■ Your assignment
Restate, word for word and with no pictures, the stretch of lines in the data below that begins at the line with "ring tip: (160, 225)" and ends at the line with "index tip: (433, 98)", inclusive.

(Recorded information Opens)

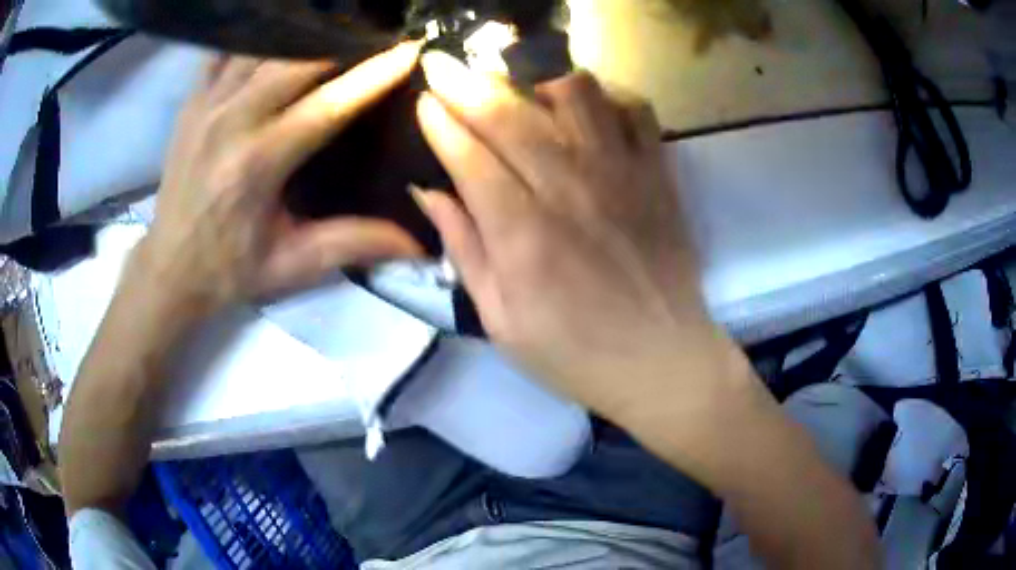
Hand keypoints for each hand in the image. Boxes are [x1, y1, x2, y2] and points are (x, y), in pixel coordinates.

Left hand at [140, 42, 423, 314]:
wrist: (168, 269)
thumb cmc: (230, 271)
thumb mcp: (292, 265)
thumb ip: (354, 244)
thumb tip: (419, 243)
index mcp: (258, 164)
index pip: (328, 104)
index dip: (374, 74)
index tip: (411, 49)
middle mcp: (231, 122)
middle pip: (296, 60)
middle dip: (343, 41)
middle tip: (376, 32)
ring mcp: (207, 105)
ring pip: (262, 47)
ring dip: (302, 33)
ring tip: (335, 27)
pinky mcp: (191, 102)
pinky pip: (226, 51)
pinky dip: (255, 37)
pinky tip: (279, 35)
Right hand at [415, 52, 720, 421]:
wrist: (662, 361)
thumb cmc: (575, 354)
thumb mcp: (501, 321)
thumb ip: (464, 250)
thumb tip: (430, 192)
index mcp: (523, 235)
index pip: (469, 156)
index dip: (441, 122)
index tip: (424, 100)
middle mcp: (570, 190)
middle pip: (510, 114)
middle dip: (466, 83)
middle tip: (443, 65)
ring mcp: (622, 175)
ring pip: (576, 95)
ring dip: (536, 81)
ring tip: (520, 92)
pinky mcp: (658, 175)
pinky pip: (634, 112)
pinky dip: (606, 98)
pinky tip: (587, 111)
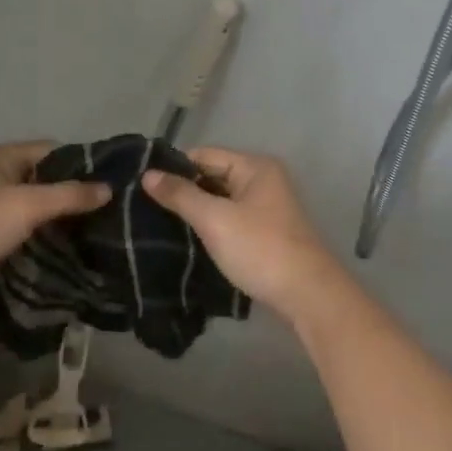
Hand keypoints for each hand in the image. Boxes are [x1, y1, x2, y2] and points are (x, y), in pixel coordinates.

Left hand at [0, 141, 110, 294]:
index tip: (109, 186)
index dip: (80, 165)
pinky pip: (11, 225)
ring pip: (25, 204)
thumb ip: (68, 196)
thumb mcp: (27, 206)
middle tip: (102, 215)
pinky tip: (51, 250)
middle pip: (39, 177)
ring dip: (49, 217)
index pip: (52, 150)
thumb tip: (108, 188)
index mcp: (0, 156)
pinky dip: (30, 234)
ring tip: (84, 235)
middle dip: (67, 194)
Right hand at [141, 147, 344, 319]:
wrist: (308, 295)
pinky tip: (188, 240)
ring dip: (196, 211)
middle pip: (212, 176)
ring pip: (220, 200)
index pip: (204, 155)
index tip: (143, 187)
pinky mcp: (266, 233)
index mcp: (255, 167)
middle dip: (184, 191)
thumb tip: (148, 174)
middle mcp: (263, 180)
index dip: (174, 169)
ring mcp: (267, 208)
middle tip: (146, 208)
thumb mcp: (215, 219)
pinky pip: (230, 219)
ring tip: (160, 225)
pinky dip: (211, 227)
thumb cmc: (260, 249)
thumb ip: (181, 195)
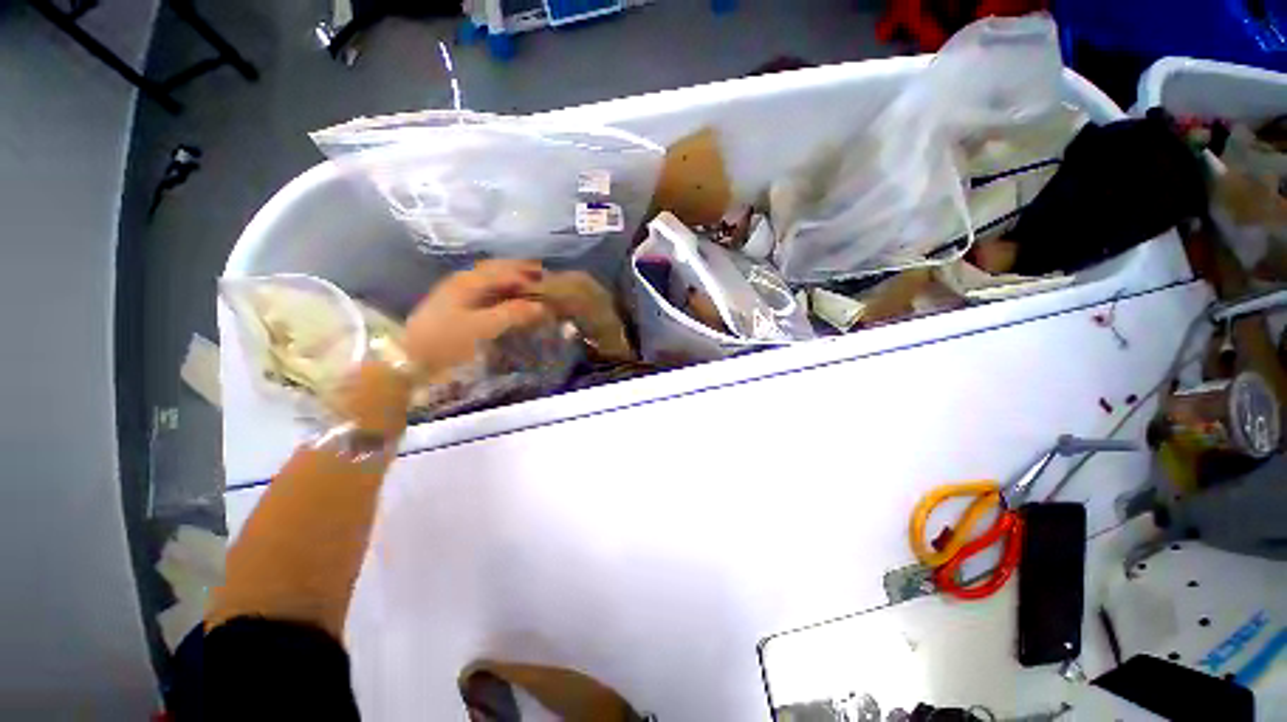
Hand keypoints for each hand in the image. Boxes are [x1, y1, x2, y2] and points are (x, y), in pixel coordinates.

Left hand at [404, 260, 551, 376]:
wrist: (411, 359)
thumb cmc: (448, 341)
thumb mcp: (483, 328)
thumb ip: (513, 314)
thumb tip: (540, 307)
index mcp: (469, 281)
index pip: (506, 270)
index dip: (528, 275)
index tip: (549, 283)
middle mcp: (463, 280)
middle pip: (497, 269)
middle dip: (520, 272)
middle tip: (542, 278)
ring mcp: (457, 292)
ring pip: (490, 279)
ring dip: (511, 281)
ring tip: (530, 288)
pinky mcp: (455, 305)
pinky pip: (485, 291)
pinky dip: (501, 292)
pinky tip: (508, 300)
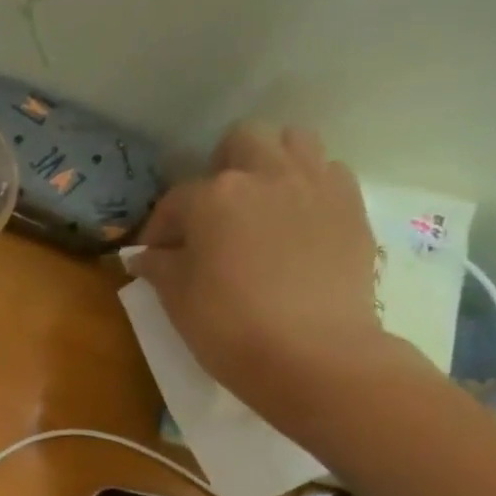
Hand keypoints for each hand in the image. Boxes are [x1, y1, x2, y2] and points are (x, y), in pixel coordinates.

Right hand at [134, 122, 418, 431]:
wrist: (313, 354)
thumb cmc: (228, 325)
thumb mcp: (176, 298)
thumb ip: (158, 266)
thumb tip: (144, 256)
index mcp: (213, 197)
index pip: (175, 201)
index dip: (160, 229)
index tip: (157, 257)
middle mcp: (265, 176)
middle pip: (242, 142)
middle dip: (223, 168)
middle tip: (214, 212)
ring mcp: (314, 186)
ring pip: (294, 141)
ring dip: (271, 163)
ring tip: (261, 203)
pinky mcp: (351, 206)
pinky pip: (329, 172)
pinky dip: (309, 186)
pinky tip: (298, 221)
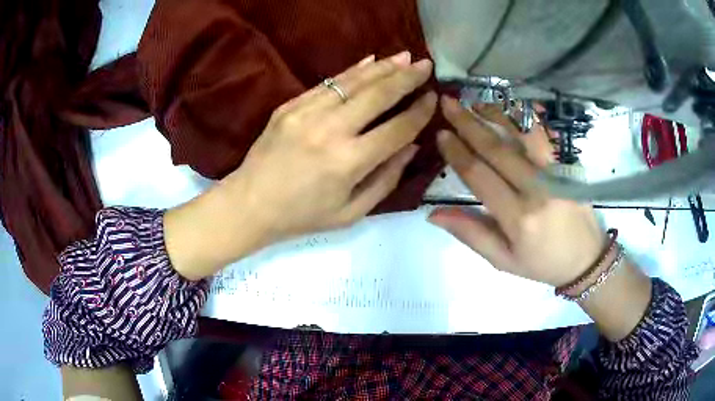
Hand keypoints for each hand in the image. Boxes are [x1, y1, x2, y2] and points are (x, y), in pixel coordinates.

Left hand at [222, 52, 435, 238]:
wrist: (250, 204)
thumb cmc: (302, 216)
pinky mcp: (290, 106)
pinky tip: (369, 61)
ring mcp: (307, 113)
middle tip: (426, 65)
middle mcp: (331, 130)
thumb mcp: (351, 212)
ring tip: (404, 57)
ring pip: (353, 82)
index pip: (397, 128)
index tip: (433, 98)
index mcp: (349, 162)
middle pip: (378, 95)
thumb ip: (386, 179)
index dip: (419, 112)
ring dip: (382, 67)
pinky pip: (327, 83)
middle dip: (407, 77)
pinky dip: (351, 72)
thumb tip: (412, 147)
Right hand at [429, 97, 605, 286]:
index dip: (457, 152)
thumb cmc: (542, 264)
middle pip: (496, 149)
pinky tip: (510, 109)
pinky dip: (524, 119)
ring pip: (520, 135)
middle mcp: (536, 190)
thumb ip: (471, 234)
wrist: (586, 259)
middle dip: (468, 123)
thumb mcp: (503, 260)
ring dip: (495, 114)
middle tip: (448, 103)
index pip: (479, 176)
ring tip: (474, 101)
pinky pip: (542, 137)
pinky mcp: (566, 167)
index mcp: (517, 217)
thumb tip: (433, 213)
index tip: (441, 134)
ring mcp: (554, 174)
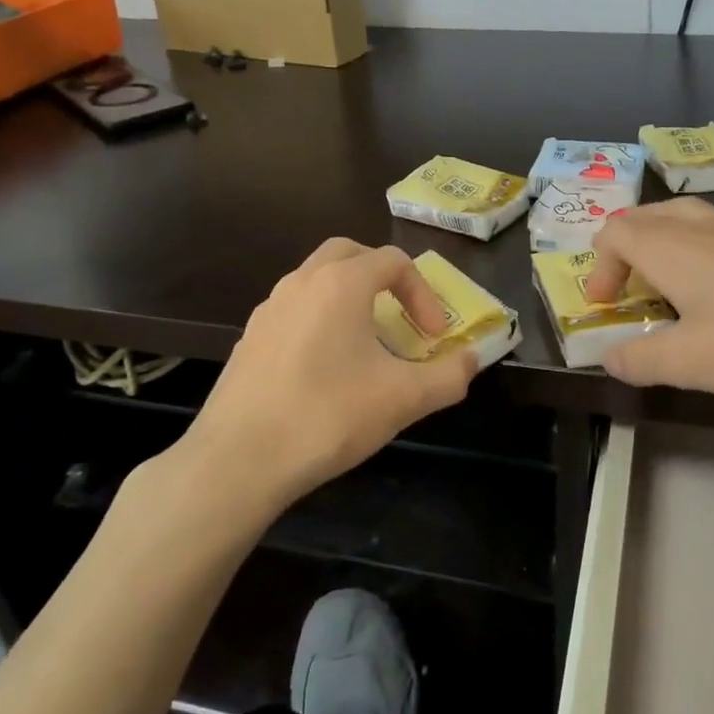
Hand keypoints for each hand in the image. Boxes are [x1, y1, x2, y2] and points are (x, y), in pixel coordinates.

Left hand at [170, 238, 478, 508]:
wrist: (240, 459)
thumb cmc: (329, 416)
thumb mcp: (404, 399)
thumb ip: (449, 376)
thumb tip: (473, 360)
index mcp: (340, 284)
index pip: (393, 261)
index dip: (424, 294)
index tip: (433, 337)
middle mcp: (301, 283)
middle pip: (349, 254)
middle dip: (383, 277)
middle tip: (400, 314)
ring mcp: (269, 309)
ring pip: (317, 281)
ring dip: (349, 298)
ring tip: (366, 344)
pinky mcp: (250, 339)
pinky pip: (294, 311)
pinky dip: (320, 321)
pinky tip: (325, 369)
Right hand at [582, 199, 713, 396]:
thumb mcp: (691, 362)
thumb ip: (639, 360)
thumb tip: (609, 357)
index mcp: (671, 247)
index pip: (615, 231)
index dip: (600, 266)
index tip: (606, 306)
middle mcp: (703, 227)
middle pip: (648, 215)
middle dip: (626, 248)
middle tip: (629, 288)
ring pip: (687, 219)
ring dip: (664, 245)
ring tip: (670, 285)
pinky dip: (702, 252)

(Recorded information Closes)

■ Reply
ring tip: (160, 225)
pinky dip: (211, 227)
thumb cmc: (260, 249)
thumb ip: (181, 195)
Hand keypoints for each hand in the image. Boxes are [x1, y1, x2, y2] and points are (x, y), in pixel coordinates.

Left hand at [404, 260, 551, 376]:
wrist: (411, 359)
thumb cmc: (448, 341)
thumb mcp: (483, 328)
thumb ip: (513, 314)
thumb tip: (540, 307)
index mcp: (469, 281)
index pip: (506, 270)
index dip: (528, 275)
index tip: (549, 283)
middle mcp: (463, 280)
middle pip: (497, 269)
middle dip: (520, 272)
middle tip: (542, 278)
ring mcp: (457, 292)
ring pip: (490, 279)
ring dip: (511, 281)
ring tip: (530, 288)
pinky mcp: (455, 305)
pinky pip: (485, 291)
pinky dip: (501, 292)
pinky tip: (508, 300)
Hand keypoints for each hand in the image. Boxes are [x1, y1, x2, y2] and points are (x, y), in pixel coordinates.

Right hand at [134, 122, 418, 431]:
wrist: (313, 354)
thumb cmc: (228, 325)
thumb mcp: (176, 298)
thumb ip: (158, 266)
thumb tip: (144, 256)
index mcp: (213, 197)
index pip: (175, 201)
index dip: (160, 229)
index tip: (157, 257)
middle mcp: (265, 176)
middle pip: (242, 142)
middle dip: (223, 168)
middle tip: (214, 212)
ring mcp: (314, 186)
ring pip: (294, 141)
ring dip: (271, 163)
ring tip: (261, 203)
pinky mcp: (351, 206)
pinky pip: (329, 172)
pinky dip: (309, 186)
pinky tip: (298, 221)
Hand keypoints for each hand in the image. Boxes are [x1, y1, x2, y2] and points are (x, y), in pixel coordinates.

Left hand at [222, 52, 435, 238]:
wrist: (250, 204)
thumb cmc: (302, 216)
pinky mcp: (290, 106)
pinky tip: (369, 61)
ring mcp: (307, 113)
middle tip: (426, 65)
middle mcp: (331, 130)
thumb mcp: (351, 212)
ring tip: (404, 57)
ring pip: (353, 82)
index pip: (397, 128)
index tip: (433, 98)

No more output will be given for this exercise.